To support his argument, Seitz cites none other than Pope Francis, who in 2018 issued an Apostolic Exhortation declaring that protecting “the dignity of … human life” extends to “those already born,” including “the destitute, the abandoned and the underprivileged.” Politicians “looking for votes” might push the welfare of migrants to the side as “a lesser issue” to “bioethical questions,” said the Pope. But not a Christian, “for whom the only proper attitude is to stand in the shoes of those brothers and sisters of ours who risk their lives to offer a future to their children.”
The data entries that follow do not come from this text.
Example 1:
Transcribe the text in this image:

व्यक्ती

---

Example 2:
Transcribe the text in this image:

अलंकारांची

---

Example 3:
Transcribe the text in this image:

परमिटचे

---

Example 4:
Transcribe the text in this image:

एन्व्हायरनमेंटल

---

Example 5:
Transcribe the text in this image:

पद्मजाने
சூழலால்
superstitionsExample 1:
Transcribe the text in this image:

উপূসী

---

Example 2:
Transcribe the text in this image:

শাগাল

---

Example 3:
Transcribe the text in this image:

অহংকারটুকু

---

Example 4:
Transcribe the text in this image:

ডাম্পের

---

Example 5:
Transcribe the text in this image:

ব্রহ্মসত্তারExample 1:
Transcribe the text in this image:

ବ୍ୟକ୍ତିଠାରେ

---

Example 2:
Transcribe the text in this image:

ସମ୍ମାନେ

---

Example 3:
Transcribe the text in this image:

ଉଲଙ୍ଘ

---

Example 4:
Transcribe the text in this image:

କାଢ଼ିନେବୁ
Seitz goes further than the Pope in his willingness to name particular politicians. President Donald Trump, the bishop argues, has “tainted the pro-life cause with the individualism and cult of wealth, greed and celebrity that very quickly erode solidarity and cheapen life.”
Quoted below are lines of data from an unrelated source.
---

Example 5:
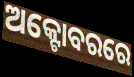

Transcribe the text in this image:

ଅକ୍ଟୋବରରେ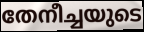
തേനീച്ചയുടെ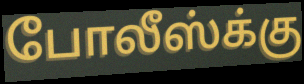
போலீஸ்க்குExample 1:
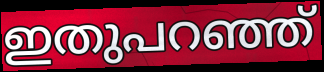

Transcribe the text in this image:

ഇതുപറഞ്ഞ്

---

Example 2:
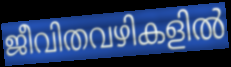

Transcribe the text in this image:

ജീവിതവഴികളിൽ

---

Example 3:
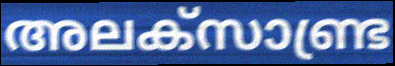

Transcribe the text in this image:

അലക്സാണ്ട്ര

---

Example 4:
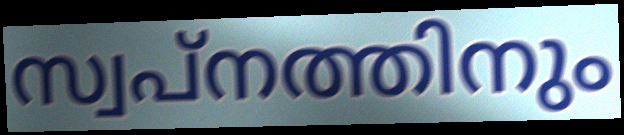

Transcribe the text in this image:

സ്വപ്നത്തിനും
The statement comes at a time when El Paso’s Beto O’Rourke has called on Biden to invest in Texas, arguing that the Lone Star state is officially a toss-up that could be decisive in ensuring a quick end to the election.
“We will know the winner of the Texas presidential election on election night,” O’Rourke and Way to Win’s Tory Gavito write in an op-ed. “If Texas turns blue that night, and its 38 electoral votes go to Biden, then Trump would have no viable path to victory, and the election would be over that night, before Trump’s lawyers can get through the courtroom doors to stop the vote counts in other states.”
Such an outcome is heavily dependent on turnout among the state’s Latinx voters, many of whom identify as Catholic. A September poll suggests the group is fired up, with a jaw-dropping 90 percent saying they plan to vote in the 2020 presidential election. According to the same poll, 66 percent plan to support the Biden-Harris ticket, versus just 25 percent for Trump-Pence.